[Data entries]
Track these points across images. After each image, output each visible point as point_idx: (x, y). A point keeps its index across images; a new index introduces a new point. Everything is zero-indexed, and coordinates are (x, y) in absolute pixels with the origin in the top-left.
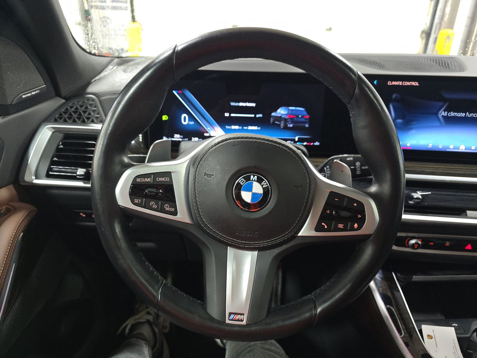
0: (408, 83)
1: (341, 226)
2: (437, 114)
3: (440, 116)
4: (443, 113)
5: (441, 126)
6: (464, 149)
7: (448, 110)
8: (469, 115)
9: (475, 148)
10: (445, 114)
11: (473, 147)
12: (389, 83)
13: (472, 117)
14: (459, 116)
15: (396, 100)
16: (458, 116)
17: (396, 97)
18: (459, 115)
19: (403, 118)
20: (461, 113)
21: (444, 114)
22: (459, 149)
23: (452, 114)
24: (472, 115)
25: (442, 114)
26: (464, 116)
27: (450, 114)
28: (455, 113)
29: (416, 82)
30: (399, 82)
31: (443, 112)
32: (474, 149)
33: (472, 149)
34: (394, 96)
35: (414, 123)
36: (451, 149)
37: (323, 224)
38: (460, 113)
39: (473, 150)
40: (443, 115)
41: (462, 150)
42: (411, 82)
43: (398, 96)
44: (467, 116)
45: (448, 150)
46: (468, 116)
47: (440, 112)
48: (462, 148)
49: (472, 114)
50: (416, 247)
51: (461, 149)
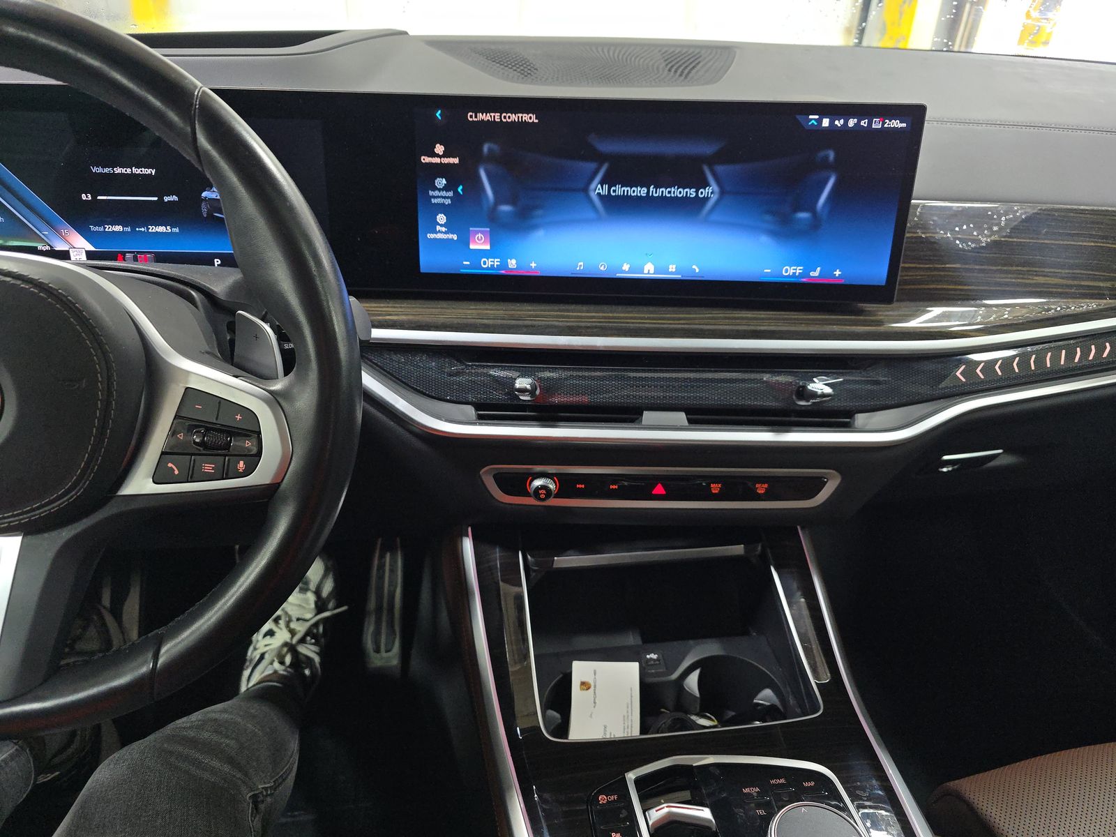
0: (514, 117)
1: (208, 468)
2: (585, 190)
3: (593, 195)
4: (598, 189)
5: (599, 219)
6: (652, 271)
7: (609, 180)
8: (656, 193)
9: (676, 268)
10: (604, 190)
11: (671, 266)
12: (471, 117)
13: (662, 198)
14: (635, 194)
15: (492, 158)
16: (633, 195)
17: (490, 150)
18: (634, 191)
19: (512, 201)
20: (639, 189)
21: (601, 191)
22: (643, 274)
23: (619, 190)
24: (662, 192)
25: (597, 191)
26: (645, 195)
27: (614, 191)
28: (626, 189)
29: (531, 115)
30: (492, 114)
31: (599, 186)
32: (674, 270)
33: (670, 270)
34: (486, 148)
35: (539, 212)
36: (624, 272)
37: (170, 465)
38: (635, 189)
39: (672, 273)
40: (599, 194)
41: (649, 273)
42: (520, 115)
43: (495, 147)
44: (651, 194)
45: (619, 275)
46: (655, 195)
47: (593, 186)
48: (649, 270)
49: (661, 190)
50: (543, 496)
51: (646, 271)
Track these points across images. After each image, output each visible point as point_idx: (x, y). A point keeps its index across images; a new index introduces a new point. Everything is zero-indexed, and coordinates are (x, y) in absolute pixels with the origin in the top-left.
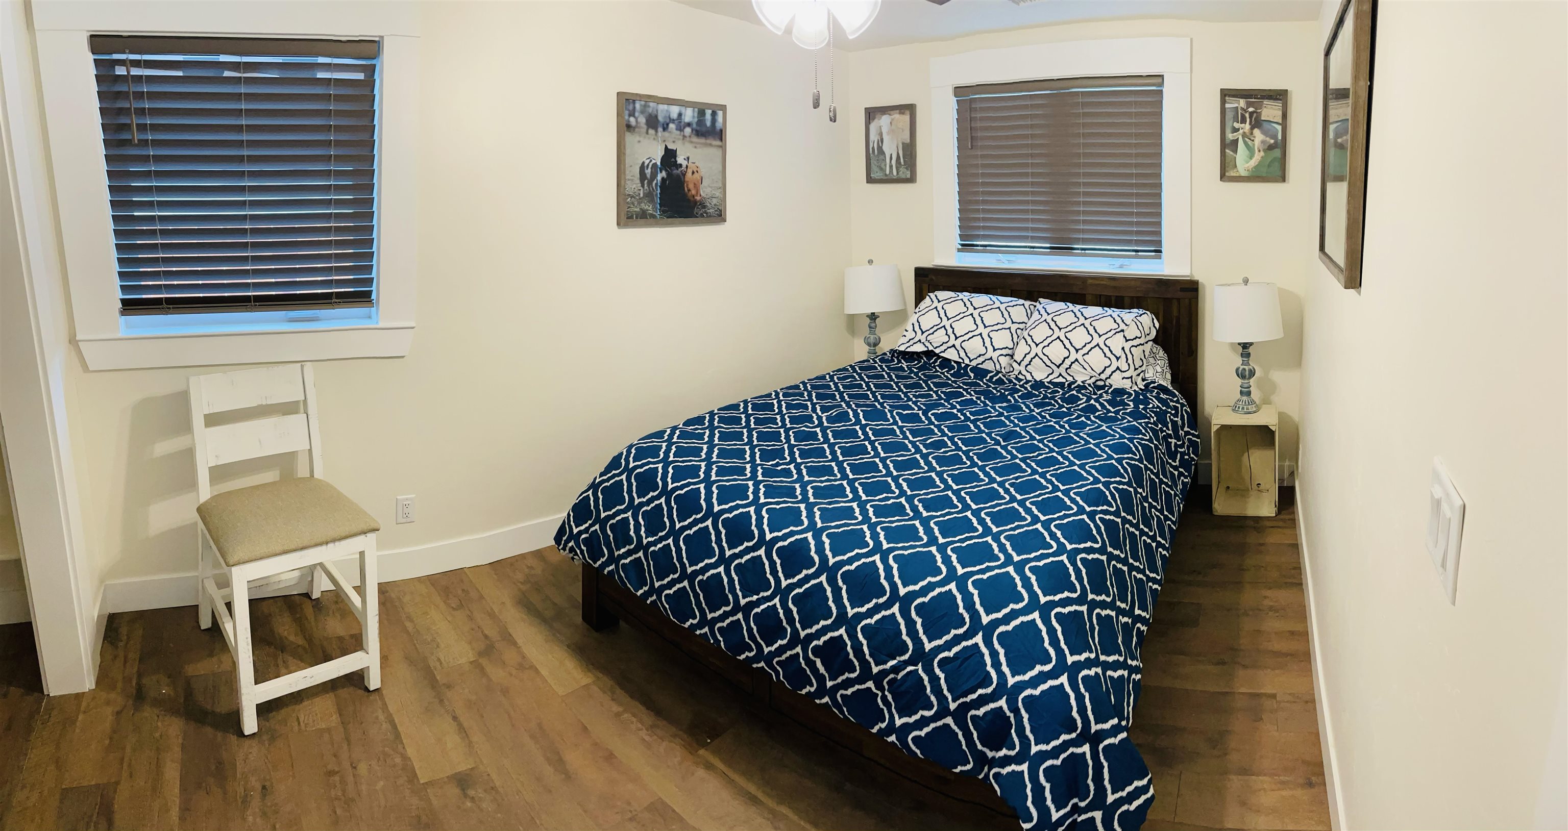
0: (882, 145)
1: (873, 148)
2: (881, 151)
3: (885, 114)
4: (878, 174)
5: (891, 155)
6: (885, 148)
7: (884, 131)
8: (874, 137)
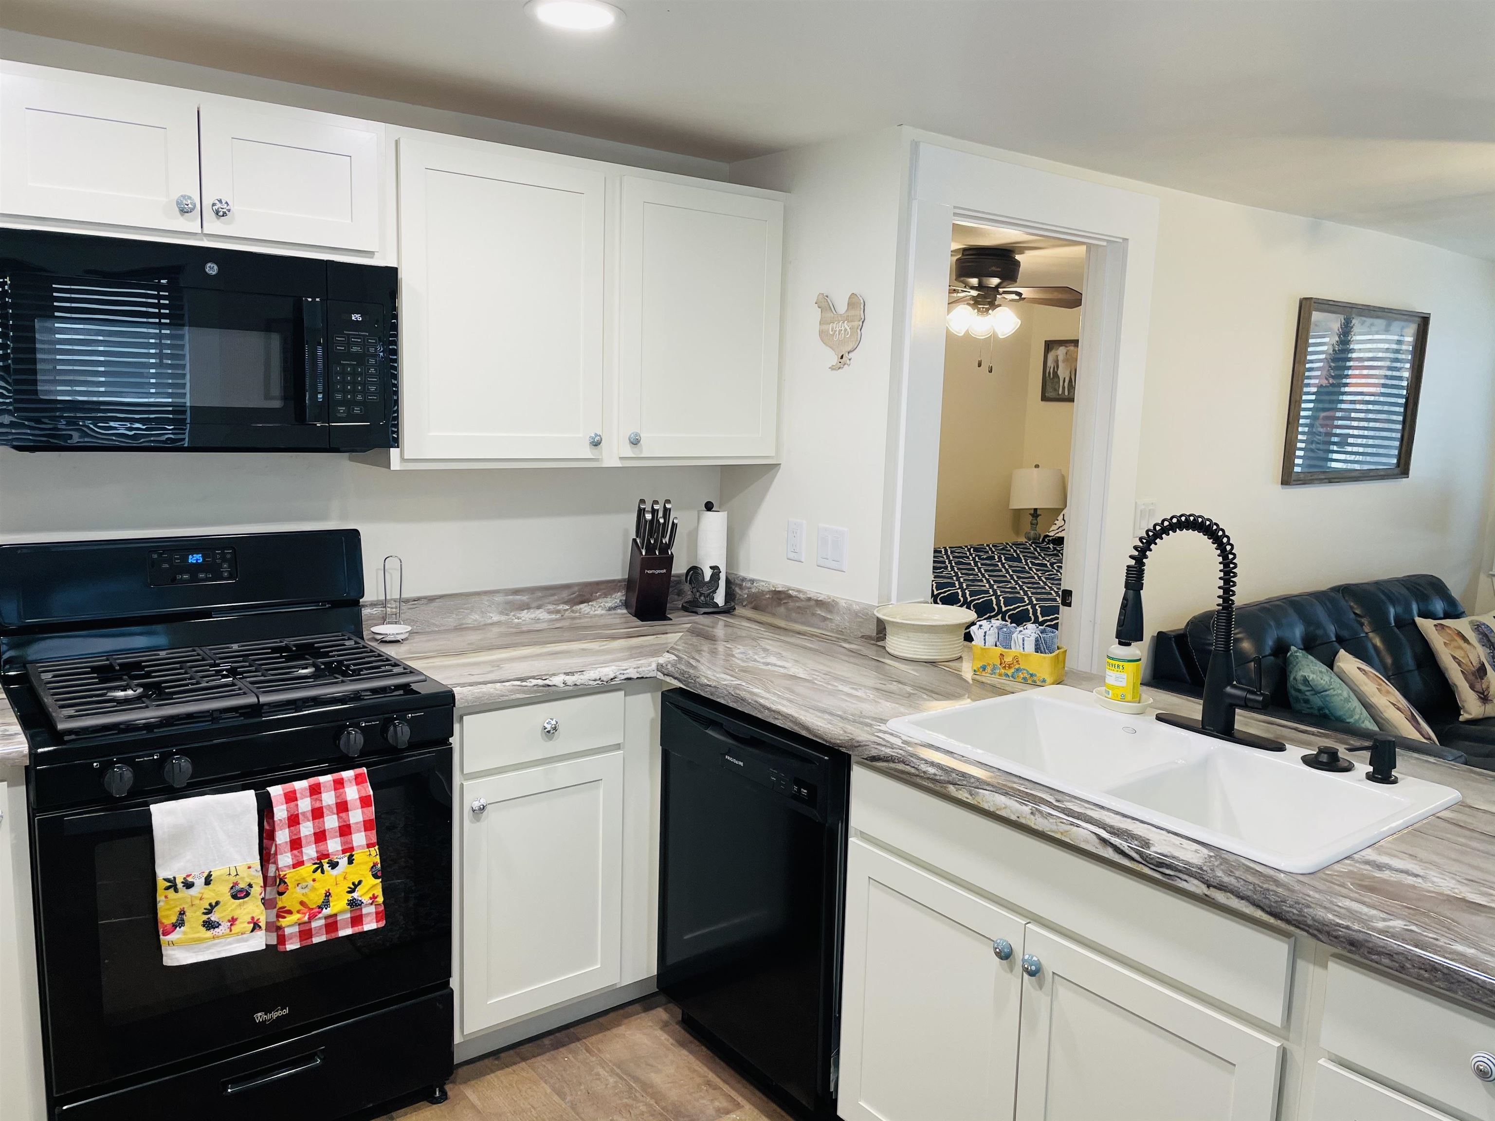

Requirement:
Turn every line of the records above into a numbered list, skipping any blank lines. Leave the pictures out of your answer.

Task output:
1. Track these points across images. After each image, output each visible point as point_idx: (x, y). A point keeps its index across images; a new index introduces a new point. Everything is zero-indexed, and coordinates are (x, y) in absolute pixels with the origin in the top-left.
2. 0: (408, 83)
3. 1: (341, 226)
4. 2: (437, 114)
5. 3: (440, 116)
6. 4: (443, 113)
7. 5: (441, 126)
8. 6: (464, 149)
9. 7: (448, 110)
10. 8: (469, 115)
11. 9: (475, 148)
12. 10: (445, 114)
13. 11: (473, 147)
14. 12: (389, 83)
15. 13: (472, 117)
16. 14: (459, 116)
17. 15: (396, 100)
18. 16: (458, 116)
19. 17: (396, 97)
20. 18: (459, 115)
21. 19: (403, 118)
22. 20: (461, 113)
23. 21: (444, 114)
24. 22: (459, 149)
25. 23: (452, 114)
26. 24: (472, 115)
27. 25: (442, 114)
28. 26: (464, 116)
29. 27: (450, 114)
30. 28: (455, 113)
31. 29: (416, 82)
32. 30: (399, 82)
33. 31: (443, 112)
34. 32: (474, 149)
35. 33: (472, 149)
36. 34: (394, 96)
37. 35: (414, 123)
38. 36: (451, 149)
39. 37: (323, 224)
40. 38: (460, 113)
41. 39: (473, 150)
42. 40: (443, 115)
43. 41: (462, 150)
44. 42: (411, 82)
45. 43: (398, 96)
46. 44: (467, 116)
47. 45: (448, 150)
48. 46: (468, 116)
49. 47: (440, 112)
50. 48: (462, 148)
51. 49: (472, 114)
52. 50: (416, 247)
53. 51: (461, 149)
54. 0: (514, 117)
55. 1: (208, 468)
56. 2: (585, 190)
57. 3: (593, 195)
58. 4: (598, 189)
59. 5: (599, 219)
60. 6: (652, 271)
61. 7: (609, 180)
62. 8: (656, 193)
63. 9: (676, 268)
64. 10: (604, 190)
65. 11: (671, 266)
66. 12: (471, 117)
67. 13: (662, 198)
68. 14: (635, 194)
69. 15: (492, 158)
70. 16: (633, 195)
71. 17: (490, 150)
72. 18: (634, 191)
73. 19: (512, 201)
74. 20: (639, 189)
75. 21: (601, 191)
76. 22: (643, 274)
77. 23: (619, 190)
78. 24: (662, 192)
79. 25: (597, 191)
80. 26: (645, 195)
81. 27: (614, 191)
82. 28: (626, 189)
83. 29: (531, 115)
84. 30: (492, 114)
85. 31: (599, 186)
86. 32: (674, 270)
87. 33: (670, 270)
88. 34: (486, 148)
89. 35: (539, 212)
90. 36: (624, 272)
91. 37: (170, 465)
92. 38: (635, 189)
93. 39: (672, 273)
94. 40: (599, 194)
95. 41: (649, 273)
96. 42: (520, 115)
97. 43: (495, 147)
98. 44: (651, 194)
99. 45: (619, 275)
100. 46: (655, 195)
101. 47: (593, 186)
102. 48: (649, 270)
103. 49: (661, 190)
104. 50: (543, 496)
105. 51: (646, 271)
106. Track these points across images. After each image, output each visible point as point_idx: (x, y). A point keeps its index across images; a new index introduces a new point. Everything is zero-indexed, and coordinates are (x, y) in absolute pixels with the origin in the top-left.
107. 0: (882, 145)
108. 1: (873, 148)
109. 2: (881, 151)
110. 3: (885, 114)
111. 4: (878, 174)
112. 5: (891, 155)
113. 6: (885, 148)
114. 7: (884, 131)
115. 8: (874, 137)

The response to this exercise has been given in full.